The massive three-week window of dumpage, a.k.a. DEEPcember, which broke the previous record of 179 inches set in 1970, allowed just about every Sierra and Tahoe area resorts to get going for the season, albeit somewhat slowly.

The Bad … and the Good

The storms — with their associated high winds and blowing snow — wreaked a lot of havoc: Around 60,000 people were without power, some for several days; the two major highways crossing the Sierra, Interstate 80 over Donner Summit and U.S. Highway 50 over Echo Summit, were closed off and on for three days, causing shortages at supermarkets and gas stations in Truckee, Tahoe City and South Lake Tahoe, among other communities, and many Tahoe area ski resorts were shut down the Monday and Tuesday following Christmas because of too much of a good thing.

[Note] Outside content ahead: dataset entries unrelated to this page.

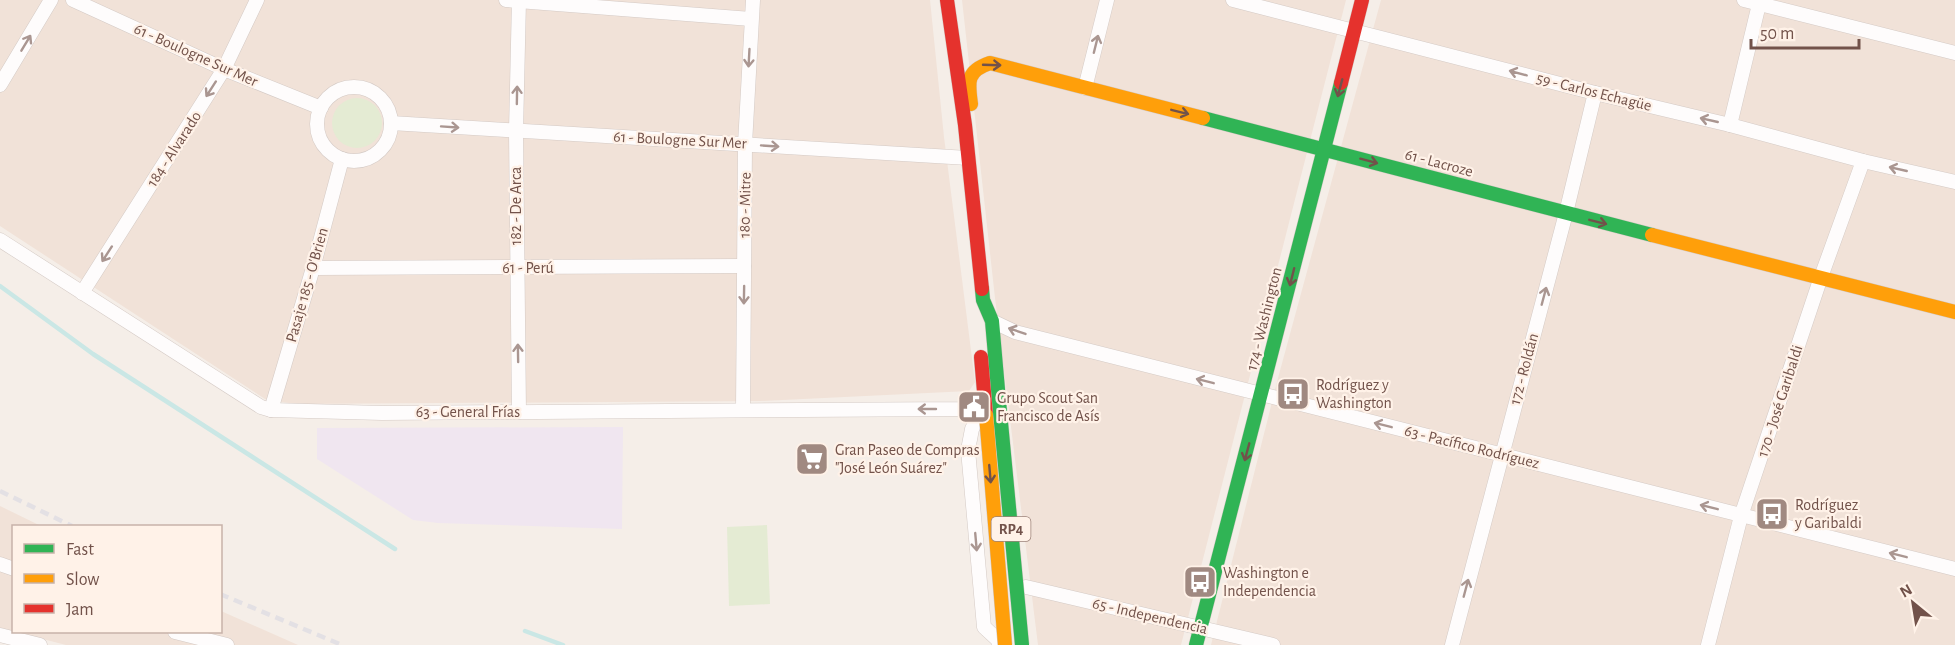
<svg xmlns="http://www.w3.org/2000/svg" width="1955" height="645" font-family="'Alegreya Sans',sans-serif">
	<rect width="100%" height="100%" fill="#f5eee8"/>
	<g fill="#f1e2d8">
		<polygon points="0,0 930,0 944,137 975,382 969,391 761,401 295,404 265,399 0,226"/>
		<polygon points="962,0 1346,0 1181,645 1038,645 995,298"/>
		<polygon points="1381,0 1955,0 1955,645 1211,645 1278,378"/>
		<polygon points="0,506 41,526 14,526 14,632 220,632 221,611 298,645 66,645 0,628"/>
	</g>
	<polygon fill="#f0e6f0" points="623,427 622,529 438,523 413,520 317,459 317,428"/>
	<g fill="#e4ebd3">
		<circle cx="357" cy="123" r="25"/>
		<polygon points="767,525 770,604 729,606 727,527"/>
	</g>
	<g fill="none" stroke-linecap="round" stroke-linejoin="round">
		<g stroke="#cae7e5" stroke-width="4.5">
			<polyline points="0,286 93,354 395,549"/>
			<polyline points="525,631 563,645"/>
		</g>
		<defs>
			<g id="street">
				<polyline points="73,0 224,69 321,108"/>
				<polyline points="506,0 751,19"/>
				<polyline points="1233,0 1595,93 1730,125 1863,161 1955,182"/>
				<polyline points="1744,0 1955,53"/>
				<polyline points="0,85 51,0"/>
				<circle cx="354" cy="124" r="37"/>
				<polyline points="1085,88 1107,0"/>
				<polyline points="391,123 968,158"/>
				<polyline points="1730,125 1760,0"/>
				<polyline points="0,240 261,407 271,410 382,413 960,409 985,404"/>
				<polyline points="313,268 744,266"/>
				<polyline points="82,293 224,69 257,0"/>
				<polyline points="992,321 1015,332 1955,569"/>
				<polyline points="984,406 972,429 968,450 984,627 998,640 999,645"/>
				<polyline points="271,410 313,268 342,159"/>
				<polyline points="743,410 745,144 753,0"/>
				<polyline points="519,412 516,131 519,0"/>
				<polyline points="0,564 14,569"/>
				<polyline points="1026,587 1273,645"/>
				<polyline points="175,632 227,645"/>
				<polyline points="0,635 40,645"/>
				<polyline points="1452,645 1566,213 1595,93"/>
				<polyline points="1708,645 1741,516 1821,277 1863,161"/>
			</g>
			<g id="fast">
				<polyline points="1203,118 1652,235"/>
				<polyline points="982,289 983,300 992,321 1000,412"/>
				<polyline points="1196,645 1341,83"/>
			</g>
			<g id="slow">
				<path d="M971,104C968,82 966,71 990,63L1203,118"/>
				<polyline points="1652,235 1955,312"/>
			</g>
			<g id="jam">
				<polyline points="947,0 965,125 982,289"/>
				<polyline points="1341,83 1362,0"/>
				<polyline points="981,357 986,415"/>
			</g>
		</defs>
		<use href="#street" stroke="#d4cac5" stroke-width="15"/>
		<use href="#fast" stroke="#d4cac5" stroke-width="15"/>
		<use href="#slow" stroke="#d4cac5" stroke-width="15"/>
		<use href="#jam" stroke="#d4cac5" stroke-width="15"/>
		<use href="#street" stroke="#fefcfc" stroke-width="14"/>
		<use href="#fast" stroke="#30b455" stroke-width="14"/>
		<use href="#slow" stroke="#ff9f0a" stroke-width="14"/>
		<use href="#jam" stroke="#e5322d" stroke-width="14"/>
		<g stroke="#e3e0e4" stroke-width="4.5" stroke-dasharray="9 6" stroke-linecap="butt">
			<polyline points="0,491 72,526"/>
			<polyline points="220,594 342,645"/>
		</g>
		<defs>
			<polyline id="fast-bridge" points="1000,412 1022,645"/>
			<polyline id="slow-bridge" points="986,415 1005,645"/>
		</defs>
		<use href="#fast-bridge" stroke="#d4c9c5" stroke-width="15" stroke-linecap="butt"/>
		<use href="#slow-bridge" stroke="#d4c9c5" stroke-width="15" stroke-linecap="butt"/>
		<use href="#fast-bridge" stroke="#30b455" stroke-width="14"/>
		<use href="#slow-bridge" stroke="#ff9f0a" stroke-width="14"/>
	</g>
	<defs><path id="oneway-shaft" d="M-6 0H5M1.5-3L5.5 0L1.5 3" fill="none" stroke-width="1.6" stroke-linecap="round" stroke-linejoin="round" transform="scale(1.5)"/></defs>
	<g stroke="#aa9691">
		<use href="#oneway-shaft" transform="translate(26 43) rotate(-59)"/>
		<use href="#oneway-shaft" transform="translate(1096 44) rotate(-76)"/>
		<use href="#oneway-shaft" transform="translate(749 58) rotate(93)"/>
		<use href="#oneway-shaft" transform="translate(1518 73) rotate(-165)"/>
		<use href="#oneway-shaft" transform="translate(211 89) rotate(123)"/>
		<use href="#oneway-shaft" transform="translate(517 95) rotate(-89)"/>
		<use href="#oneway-shaft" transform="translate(1709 120) rotate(-167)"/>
		<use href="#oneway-shaft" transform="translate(450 127) rotate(4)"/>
		<use href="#oneway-shaft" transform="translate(770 146) rotate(4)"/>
		<use href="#oneway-shaft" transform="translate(1898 169) rotate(-167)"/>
		<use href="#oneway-shaft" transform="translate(107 254) rotate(123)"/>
		<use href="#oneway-shaft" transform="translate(744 295) rotate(91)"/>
		<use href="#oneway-shaft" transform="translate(1544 296) rotate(-75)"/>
		<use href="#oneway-shaft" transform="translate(1017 331) rotate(-161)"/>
		<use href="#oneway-shaft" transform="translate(518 353) rotate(-91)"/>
		<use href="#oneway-shaft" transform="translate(1205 381) rotate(-166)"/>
		<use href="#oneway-shaft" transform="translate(927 409) rotate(180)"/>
		<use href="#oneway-shaft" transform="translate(1383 425) rotate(-166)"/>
		<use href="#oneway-shaft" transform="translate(1709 507) rotate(-166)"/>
		<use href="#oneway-shaft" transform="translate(976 542) rotate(85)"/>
		<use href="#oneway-shaft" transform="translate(1898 555) rotate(-166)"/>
		<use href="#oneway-shaft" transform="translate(1466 588) rotate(-75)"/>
	</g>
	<g stroke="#72524a">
		<use href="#oneway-shaft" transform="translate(992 65) rotate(2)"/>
		<use href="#oneway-shaft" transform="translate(1340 88) rotate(105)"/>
		<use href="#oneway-shaft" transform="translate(1180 112) rotate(14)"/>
		<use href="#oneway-shaft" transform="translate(1369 161) rotate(15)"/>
		<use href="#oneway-shaft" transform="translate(1598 222) rotate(14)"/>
		<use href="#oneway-shaft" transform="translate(1292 277) rotate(104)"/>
		<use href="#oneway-shaft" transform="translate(1247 452) rotate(105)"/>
		<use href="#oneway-shaft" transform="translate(990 474) rotate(85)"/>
	</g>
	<defs>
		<symbol id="bus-square" viewBox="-11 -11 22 22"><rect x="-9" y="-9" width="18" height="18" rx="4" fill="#a08981" stroke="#fff2e8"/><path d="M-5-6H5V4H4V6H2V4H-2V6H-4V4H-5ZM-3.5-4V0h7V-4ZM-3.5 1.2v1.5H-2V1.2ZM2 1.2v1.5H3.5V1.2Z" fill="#fff"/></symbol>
		<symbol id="civic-square" viewBox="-11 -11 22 22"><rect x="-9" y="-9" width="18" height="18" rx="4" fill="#a08981" stroke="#fff2e8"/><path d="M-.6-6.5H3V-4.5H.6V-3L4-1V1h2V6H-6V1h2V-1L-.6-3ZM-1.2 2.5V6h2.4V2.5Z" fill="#fff"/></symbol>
		<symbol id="supermarket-square" viewBox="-11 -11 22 22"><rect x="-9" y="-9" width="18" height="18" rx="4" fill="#a08981" stroke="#fff2e8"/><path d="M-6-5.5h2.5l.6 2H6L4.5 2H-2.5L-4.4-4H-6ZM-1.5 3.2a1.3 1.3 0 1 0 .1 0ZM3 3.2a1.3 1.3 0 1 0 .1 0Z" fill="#fff"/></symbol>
	</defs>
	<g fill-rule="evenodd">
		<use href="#bus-square" x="1274" y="375" width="38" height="38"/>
		<use href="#civic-square" x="955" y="388" width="38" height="38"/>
		<use href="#supermarket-square" x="793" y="440" width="38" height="38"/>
		<use href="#bus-square" x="1753" y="495" width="38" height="38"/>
		<use href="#bus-square" x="1181" y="563" width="38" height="38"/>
	</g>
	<g text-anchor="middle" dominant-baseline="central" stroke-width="4.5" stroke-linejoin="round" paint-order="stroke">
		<rect fill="#fff2e8" stroke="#9c8279" stroke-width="1.5" x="991.5" y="517" width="39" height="24" rx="4.5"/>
		<g font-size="15" font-weight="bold" fill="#72524a">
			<text x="1011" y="529">RP4</text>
		</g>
		<g font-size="16" fill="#72524a" stroke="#fff2e8">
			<text transform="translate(196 55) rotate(24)">61 - Boulogne Sur Mer</text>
			<text transform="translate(1594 92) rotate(14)">59 - Carlos Echagüe</text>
			<text transform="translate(680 140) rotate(3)">61 - Boulogne Sur Mer</text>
			<text transform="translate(174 149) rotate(-57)">184 - Alvarado</text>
			<text transform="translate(1439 163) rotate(15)">61 - Lacroze</text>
			<text transform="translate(745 205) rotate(-89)">180 - Mitre</text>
			<text transform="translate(516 206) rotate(-90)">182 - De Arca</text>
			<text x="528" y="268">61 - Perú</text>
			<text transform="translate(307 285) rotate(-74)">Pasaje 185 - O'Brien</text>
			<text transform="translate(1264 319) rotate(-76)">174 - Washington</text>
			<text transform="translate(1524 369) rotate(-75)">172 - Roldán</text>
			<text transform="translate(1780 401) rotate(-72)">170 - José Garibaldi</text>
			<text x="468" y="412">63 - General Frías</text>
			<text transform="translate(1472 447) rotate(14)">63 - Pacífico Rodríguez</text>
			<text transform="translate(1150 616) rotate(13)">65 - Independencia</text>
		</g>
		<g font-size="16" fill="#72524a" stroke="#fff2e8" text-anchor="start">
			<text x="1316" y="385">Rodríguez y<tspan x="1316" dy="18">Washington</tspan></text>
			<text x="997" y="398">Grupo Scout San<tspan x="997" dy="18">Francisco de Asís</tspan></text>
			<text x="835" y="450">Gran Paseo de Compras<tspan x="835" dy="18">"José León Suárez"</tspan></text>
			<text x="1795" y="505">Rodríguez<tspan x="1795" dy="18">y Garibaldi</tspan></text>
			<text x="1223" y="573">Washington e<tspan x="1223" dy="18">Independencia</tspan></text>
		</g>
	</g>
	<rect x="12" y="525" width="210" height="108" fill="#fff2e8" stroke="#c7b2a9" stroke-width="1.5"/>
	<rect x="24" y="544" width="30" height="9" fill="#30b455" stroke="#c7b2a9" stroke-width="1.5"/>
	<text x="66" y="555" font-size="18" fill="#72524a">Fast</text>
	<rect x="24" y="574" width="30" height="9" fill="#ff9f0a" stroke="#c7b2a9" stroke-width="1.5"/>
	<text x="66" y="585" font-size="18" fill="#72524a">Slow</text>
	<rect x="24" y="604" width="30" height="9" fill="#e5322d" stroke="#c7b2a9" stroke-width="1.5"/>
	<text x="66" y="615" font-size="18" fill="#72524a">Jam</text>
	<g transform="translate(1913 603) rotate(330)" stroke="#fff2e8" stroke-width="4.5" paint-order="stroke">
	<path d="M0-4.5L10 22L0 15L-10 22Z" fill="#72524a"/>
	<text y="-9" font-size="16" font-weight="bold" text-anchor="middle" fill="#72524a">N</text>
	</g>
	<path d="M1751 39v9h108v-9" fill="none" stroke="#72524a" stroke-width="3"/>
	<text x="1760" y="39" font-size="18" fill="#72524a" stroke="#fff2e8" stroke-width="4.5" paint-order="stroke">50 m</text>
</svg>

But after getting the lifts, parking lots and outbuildings dug out dug out by the first of year, the Sierra ski resorts found themselves with an abundance of product and an eager customer base ready to sample the goods:

  • Bear Valley reports a base depth of 82 inches with 46 of 56 runs open
  • Boreal reports a base depth of 135 inches with 18 of 34 runs open
  • Dodge Ridge reports a base depth of 45-66 inches with 67 of 67 runs open
  • Heavenly reports a base depth of 63-89 inches with 62 of 97 runs open
  • Homewood reports a base depth of 66-109 inches with 61 of 67 runs open
  • June Mountain reports a base depth of 65 inches with 43 of 43 runs open
  • Kirkwood reports a base depth of 79-92 inches and 85 of 85 runs open
  • Mammoth reports a base depth of 98-170 inches with 150 of 15 runs open
  • Northstar reports a base depth of 62-114 inches with 99 of 100 runs open
  • Palisades Tahoe (formerly Squaw Valley and Alpine Meadows) reports a base depth of 76 inches with 97 of 245 runs open
  • Sugar Bowl reports a base depth of 84-127 inches with 78 of 105 runs open

Down the Line

And with 160 percent of the average snow depth for this time of year on the ground, the Sierra skiing and snowboarding season — barring any drastic and unseasonable warming trend in the next few weeks — is looking to be pretty set until early spring.

Still, we should throw out a word of caution: At the end of December 2012, the snowpack at the Central Sierra Snow Lab was 137 of average; by the end of the snow season in mid-April the snowpack was at 47 percent of average.

And that season, as this one is, was a La Niña winter.